## TASK PROMPT
For this exercise, restate every line below word for word and drop the images.

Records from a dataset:
---*---

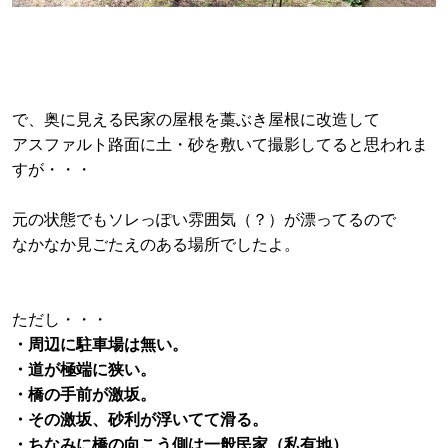
で、奥に見える民家の屋根を藁ぶき屋根に改造して
アスファルト路面に土・砂を敷いて撮影してると思われま
すが・・・
元の状態でもソレっぽい雰囲気（？）が漂ってるので
なかなか見ごたえのある場所でしたよ。
ただし・・・
・周辺に駐車場は無い。
・道が極端に狭い。
・橋の手前が激坂。
・その激坂、砂利が浮いてて滑る。
・ちなみに橋の向こう側は一般民家（私有地）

---*---

## WRITTEN RESPONSE
で、奥に見える民家の屋根を藁ぶき屋根に改造して
アスファルト路面に土・砂を敷いて撮影してると思われま
すが・・・
元の状態でもソレっぽい雰囲気（？）が漂ってるので
なかなか見ごたえのある場所でしたよ。
ただし・・・
・周辺に駐車場は無い。
・道が極端に狭い。
・橋の手前が激坂。
・その激坂、砂利が浮いてて滑る。
・ちなみに橋の向こう側は一般民家（私有地）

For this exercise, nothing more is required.